The instructor for this course is Kenneth Smith, a Certified Health Physicist with substantial experience with transportation rules and regulations.

We have recently added to the course a section on regulations related to air transport of radioactive dangerous goods. The training will be based on the International Air Transport Association (IATA) Dangerous Goods Regulations (DGR). Air cargo carriers are requiring proof that the shipper has completed IATA-based training before they will accept packages for air shipment.

For the Las Vegas course, we are offering our Radiation Safety Officer Refresher course during the same week and at the same location. Those who wish to attend both courses will get a reduced rate of $1290 as the total cost for both courses.

Transportation and Packaging of Radioactive Materials

Course Outline

1. Introduction and Transportation Regulatory Agencies

1.1. Basic philosophy of RAM transportation

1.2. IAEA, ICAO. IATA, DOT, NRC, U.S. Postal Service, State Agencies

1.3. Overview of revised (2004) 10CFR71 and 49CFR170-189

1.4. Overview of IATA Dangerous Goods Regulations (2005)

2. Applicability and Limitations

2.1. Definitions

3. Classification / Identification

3.1. A1/A2 System

3.2. Types of Material

3.3. Limited Quantities, Instruments, and Articles

4. Radiation, Contamination, and Activity Limits

4.1. Limits on Contents

4.2. Limits on Packages

4.3. Limits on Vehicles/Carriers

5. Packaging of Radioactive Materials

5.1. Standards for all Packages

5.2. Industrial Packages

5.3. Excepted, Type A, Type B, Fissile

5.4. LSA and SCO

6. Markings and Labels

6.1. Marking

6.2. TI

6.3. Hazard Label Categories

6.4. CSI

6.5. Handling Labels

7. Carrier Related Requirements

7.1. Exclusive Use

7.2. Placarding

7.3. Route Control

7.4. Advance Notification

8. Documents

8.1. Shipping Papers/Manifests

8.1.1. Air Waybills

8.1.2. Dangerous Goods Deceleration

8.1.3. Competent Authority Certificates

8.2. Emergency Response Information

8.3. Reports/Notifications

8.4. Record Retention

9. Programs

9.1. Quality Assurance/Control

9.2. Training

9.3. Export Requirements

Background Information

Roles of NRC and DOT

The transportation of radioactive materials is regulated jointly by the Nuclear Regulatory Commission (NRC) and the Department of Transportation (DOT). The responsibilities of the two agencies are generally divided as follows:

* DOT – Regulates shippers and carriers of hazardous materials, including radioactive material. It is responsible for such items as vehicle safety, routing, shipping papers, and emergency response information and shipper/carrier training requirements.

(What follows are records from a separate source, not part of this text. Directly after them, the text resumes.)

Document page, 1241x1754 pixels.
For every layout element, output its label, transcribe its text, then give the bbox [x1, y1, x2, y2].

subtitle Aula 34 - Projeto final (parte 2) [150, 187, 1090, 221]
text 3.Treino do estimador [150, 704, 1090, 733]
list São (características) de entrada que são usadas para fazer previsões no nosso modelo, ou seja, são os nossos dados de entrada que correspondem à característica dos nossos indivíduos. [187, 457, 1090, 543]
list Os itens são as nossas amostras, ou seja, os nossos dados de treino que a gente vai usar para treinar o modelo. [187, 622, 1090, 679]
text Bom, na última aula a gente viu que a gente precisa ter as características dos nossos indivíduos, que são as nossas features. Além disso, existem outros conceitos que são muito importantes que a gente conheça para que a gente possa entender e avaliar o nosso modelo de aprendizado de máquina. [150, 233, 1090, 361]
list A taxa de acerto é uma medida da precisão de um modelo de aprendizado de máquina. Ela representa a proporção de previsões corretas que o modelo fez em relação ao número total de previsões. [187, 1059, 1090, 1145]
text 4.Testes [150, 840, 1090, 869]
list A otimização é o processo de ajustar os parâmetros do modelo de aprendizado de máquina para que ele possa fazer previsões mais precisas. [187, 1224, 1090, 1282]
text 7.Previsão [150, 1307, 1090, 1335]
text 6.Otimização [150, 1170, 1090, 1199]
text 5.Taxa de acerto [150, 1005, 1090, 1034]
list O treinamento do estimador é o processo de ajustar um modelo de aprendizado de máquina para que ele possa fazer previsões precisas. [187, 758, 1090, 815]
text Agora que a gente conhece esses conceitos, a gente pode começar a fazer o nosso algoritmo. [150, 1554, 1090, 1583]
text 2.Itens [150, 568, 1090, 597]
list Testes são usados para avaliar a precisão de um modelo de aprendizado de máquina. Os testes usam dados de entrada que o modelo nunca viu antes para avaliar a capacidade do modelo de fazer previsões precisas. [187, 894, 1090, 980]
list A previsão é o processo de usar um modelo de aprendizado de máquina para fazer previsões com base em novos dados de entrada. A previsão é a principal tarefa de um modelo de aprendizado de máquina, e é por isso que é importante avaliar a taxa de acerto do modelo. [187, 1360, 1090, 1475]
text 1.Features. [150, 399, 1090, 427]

* NRC – Regulates users of radioactive material in 17 states (33 states regulate material within their borders) and approves the design, fabrication, use and maintenance of shipping containers for more hazardous radioactive material shipments. It also regulates the physical protection of commercial spent fuel in transit against sabotage or other malicious acts.

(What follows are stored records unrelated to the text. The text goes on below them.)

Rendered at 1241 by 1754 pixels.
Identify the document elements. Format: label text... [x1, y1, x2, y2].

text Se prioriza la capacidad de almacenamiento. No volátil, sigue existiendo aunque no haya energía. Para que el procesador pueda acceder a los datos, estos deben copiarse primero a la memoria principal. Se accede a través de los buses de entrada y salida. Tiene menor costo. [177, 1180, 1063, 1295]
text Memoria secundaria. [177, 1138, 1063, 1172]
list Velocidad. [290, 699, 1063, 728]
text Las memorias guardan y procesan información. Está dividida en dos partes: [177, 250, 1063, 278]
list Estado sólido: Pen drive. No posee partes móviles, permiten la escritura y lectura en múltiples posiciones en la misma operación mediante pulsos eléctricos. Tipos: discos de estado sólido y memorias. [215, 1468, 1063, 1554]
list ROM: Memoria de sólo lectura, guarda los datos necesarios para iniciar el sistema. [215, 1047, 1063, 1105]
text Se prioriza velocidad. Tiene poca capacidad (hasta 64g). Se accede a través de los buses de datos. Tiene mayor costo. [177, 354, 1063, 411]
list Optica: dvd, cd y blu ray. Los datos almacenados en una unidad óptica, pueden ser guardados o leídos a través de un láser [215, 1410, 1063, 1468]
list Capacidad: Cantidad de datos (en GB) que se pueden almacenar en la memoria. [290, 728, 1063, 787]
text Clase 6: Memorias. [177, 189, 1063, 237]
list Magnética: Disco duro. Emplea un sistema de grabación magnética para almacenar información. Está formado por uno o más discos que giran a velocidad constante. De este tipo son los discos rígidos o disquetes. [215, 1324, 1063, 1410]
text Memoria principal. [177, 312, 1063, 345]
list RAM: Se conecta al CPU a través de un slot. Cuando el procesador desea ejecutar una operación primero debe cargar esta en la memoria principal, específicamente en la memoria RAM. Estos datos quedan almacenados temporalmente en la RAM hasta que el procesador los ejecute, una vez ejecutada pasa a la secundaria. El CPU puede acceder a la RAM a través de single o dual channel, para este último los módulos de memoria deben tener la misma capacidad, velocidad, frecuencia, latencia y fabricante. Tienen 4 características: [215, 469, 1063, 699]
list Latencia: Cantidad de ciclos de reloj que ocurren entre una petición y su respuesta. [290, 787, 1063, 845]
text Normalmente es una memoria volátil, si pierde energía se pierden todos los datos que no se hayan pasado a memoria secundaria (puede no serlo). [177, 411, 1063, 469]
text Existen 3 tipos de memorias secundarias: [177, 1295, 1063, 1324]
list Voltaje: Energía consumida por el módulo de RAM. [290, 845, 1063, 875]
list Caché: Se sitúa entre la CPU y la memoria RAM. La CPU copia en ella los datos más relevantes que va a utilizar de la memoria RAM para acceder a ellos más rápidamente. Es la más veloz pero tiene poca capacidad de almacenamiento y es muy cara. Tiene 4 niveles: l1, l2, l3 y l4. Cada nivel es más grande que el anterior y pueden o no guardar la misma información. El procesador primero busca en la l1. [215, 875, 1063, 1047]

Transport of Radioactive Materials

The NRC requires radioactive materials to be shipped in accordance with the hazardous materials transportation safety regulations of DOT. Millions of packages of radioactive material are shipped throughout the United States annually by rail, air, sea, and over roads. They contain small quantities of radioactive material that are typically used in industry and medicine.

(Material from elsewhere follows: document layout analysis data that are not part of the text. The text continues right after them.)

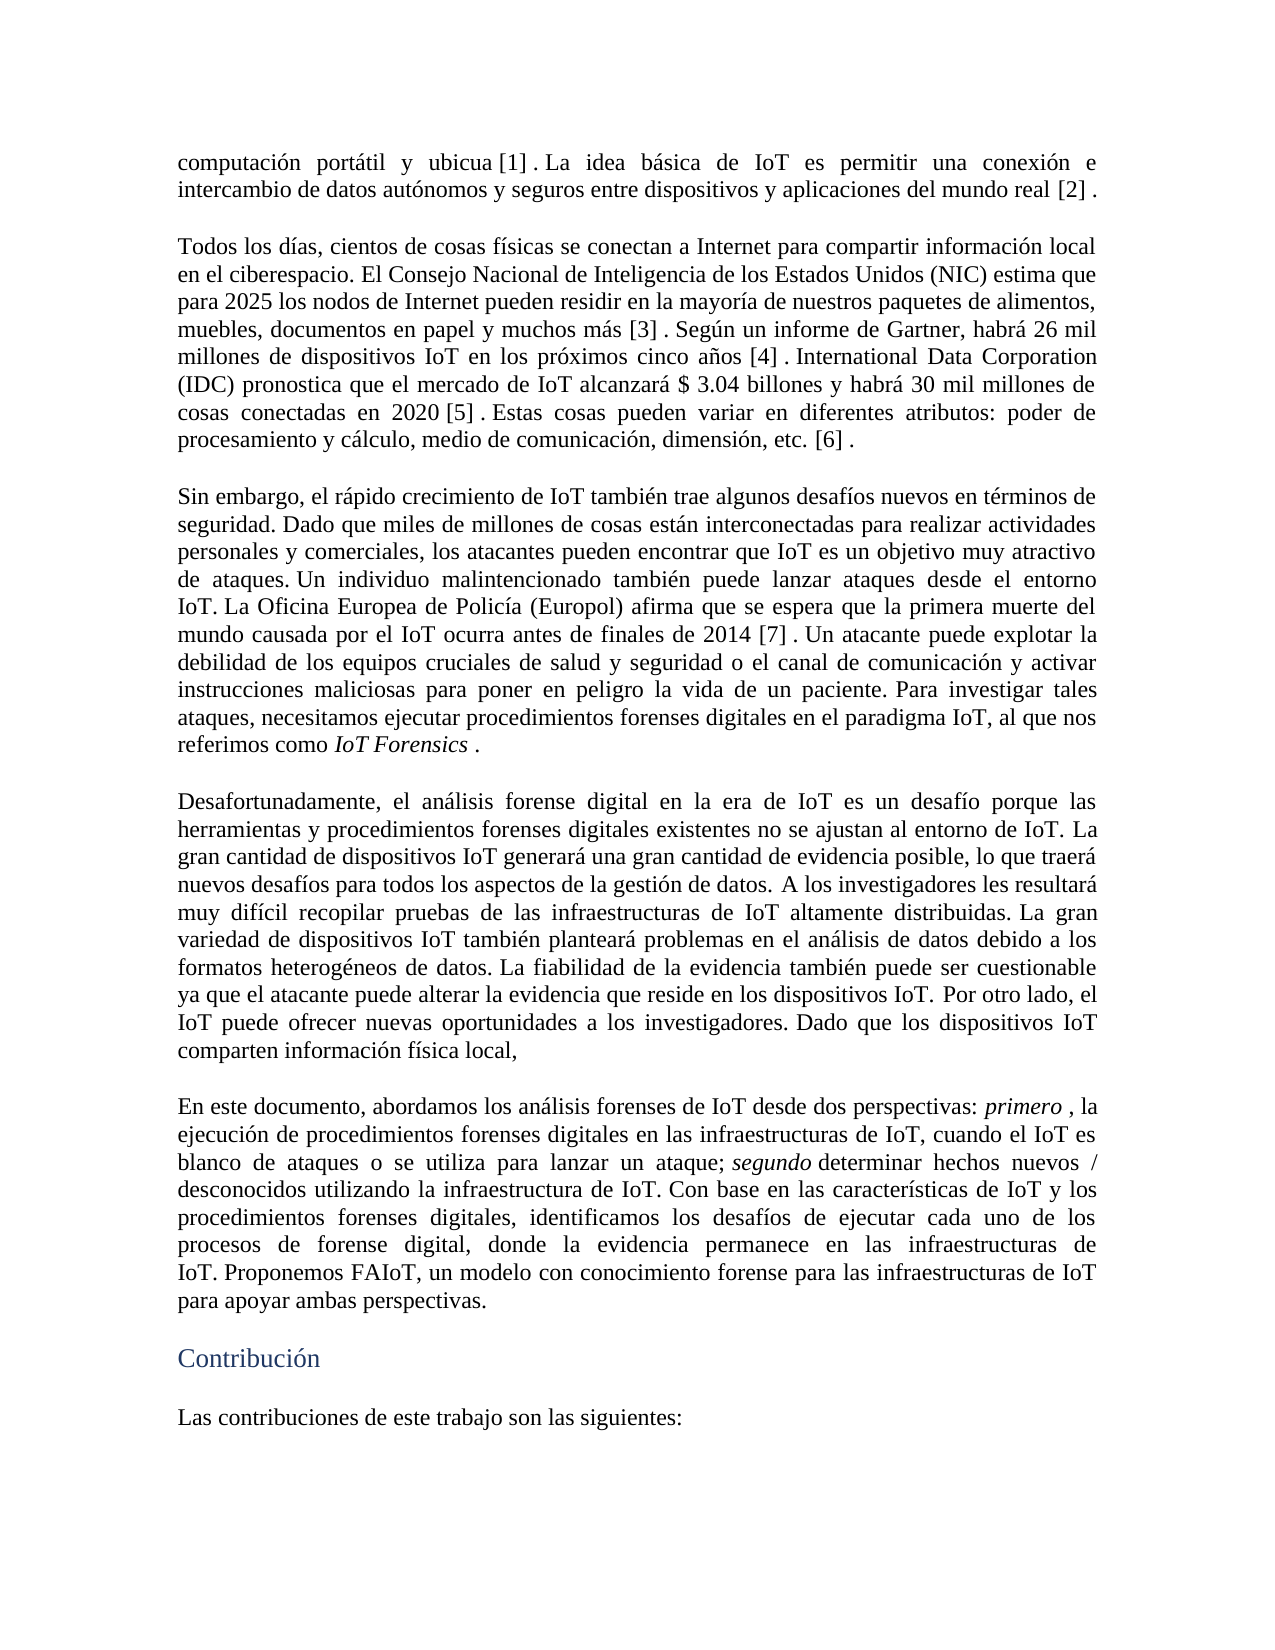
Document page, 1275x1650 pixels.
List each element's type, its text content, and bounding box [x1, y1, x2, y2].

text En este documento, abordamos los análisis forenses de IoT desde dos perspectivas: primero , la ejecución de procedimientos forenses digitales en las infraestructuras de IoT, cuando el IoT es blanco de ataques o se utiliza para lanzar un ataque; segundo determinar hechos nuevos / desconocidos utilizando la infraestructura de IoT. Con base en las características de IoT y los procedimientos forenses digitales, identificamos los desafíos de ejecutar cada uno de los procesos de forense digital, donde la evidencia permanece en las infraestructuras de IoT. Proponemos FAIoT, un modelo con conocimiento forense para las infraestructuras de IoT para apoyar ambas perspectivas. [177, 1092, 1098, 1313]
text Todos los días, cientos de cosas físicas se conectan a Internet para compartir información local en el ciberespacio. El Consejo Nacional de Inteligencia de los Estados Unidos (NIC) estima que para 2025 los nodos de Internet pueden residir en la mayoría de nuestros paquetes de alimentos, muebles, documentos en papel y muchos más [3] . Según un informe de Gartner, habrá 26 mil millones de dispositivos IoT en los próximos cinco años [4] . International Data Corporation (IDC) pronostica que el mercado de IoT alcanzará $ 3.04 billones y habrá 30 mil millones de cosas conectadas en 2020 [5] . Estas cosas pueden variar en diferentes atributos: poder de procesamiento y cálculo, medio de comunicación, dimensión, etc. [6] . [177, 232, 1098, 453]
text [177, 148, 1098, 203]
text Sin embargo, el rápido crecimiento de IoT también trae algunos desafíos nuevos en términos de seguridad. Dado que miles de millones de cosas están interconectadas para realizar actividades personales y comerciales, los atacantes pueden encontrar que IoT es un objetivo muy atractivo de ataques. Un individuo malintencionado también puede lanzar ataques desde el entorno IoT. La Oficina Europea de Policía (Europol) afirma que se espera que la primera muerte del mundo causada por el IoT ocurra antes de finales de 2014 [7] . Un atacante puede explotar la debilidad de los equipos cruciales de salud y seguridad o el canal de comunicación y activar instrucciones maliciosas para poner en peligro la vida de un paciente. Para investigar tales ataques, necesitamos ejecutar procedimientos forenses digitales en el paradigma IoT, al que nos referimos como IoT Forensics . [177, 482, 1098, 758]
subtitle Contribución [177, 1342, 1098, 1373]
text Desafortunadamente, el análisis forense digital en la era de IoT es un desafío porque las herramientas y procedimientos forenses digitales existentes no se ajustan al entorno de IoT. La gran cantidad de dispositivos IoT generará una gran cantidad de evidencia posible, lo que traerá nuevos desafíos para todos los aspectos de la gestión de datos. A los investigadores les resultará muy difícil recopilar pruebas de las infraestructuras de IoT altamente distribuidas. La gran variedad de dispositivos IoT también planteará problemas en el análisis de datos debido a los formatos heterogéneos de datos. La fiabilidad de la evidencia también puede ser cuestionable ya que el atacante puede alterar la evidencia que reside en los dispositivos IoT. Por otro lado, el IoT puede ofrecer nuevas oportunidades a los investigadores. Dado que los dispositivos IoT comparten información física local, [177, 787, 1098, 1063]
text Las contribuciones de este trabajo son las siguientes: [177, 1403, 1098, 1430]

These packages are intended to provide a safe and economical means of transporting relatively small quantities of radioactive material. It is assumed that these packages could be damaged in an accident and that a portion of the contents could be released. The DOT regulations, therefore, prescribe limits on the maximum amounts of radioactivity that can be transported in these packages, such that doses from any accidents involving these packages will have no substantial health risks. Examples could include transport of smoke detectors, watch dials, radiopharmaceuticals, and slightly contaminated equipment such as syringes used to administer radiopharmaceuticals.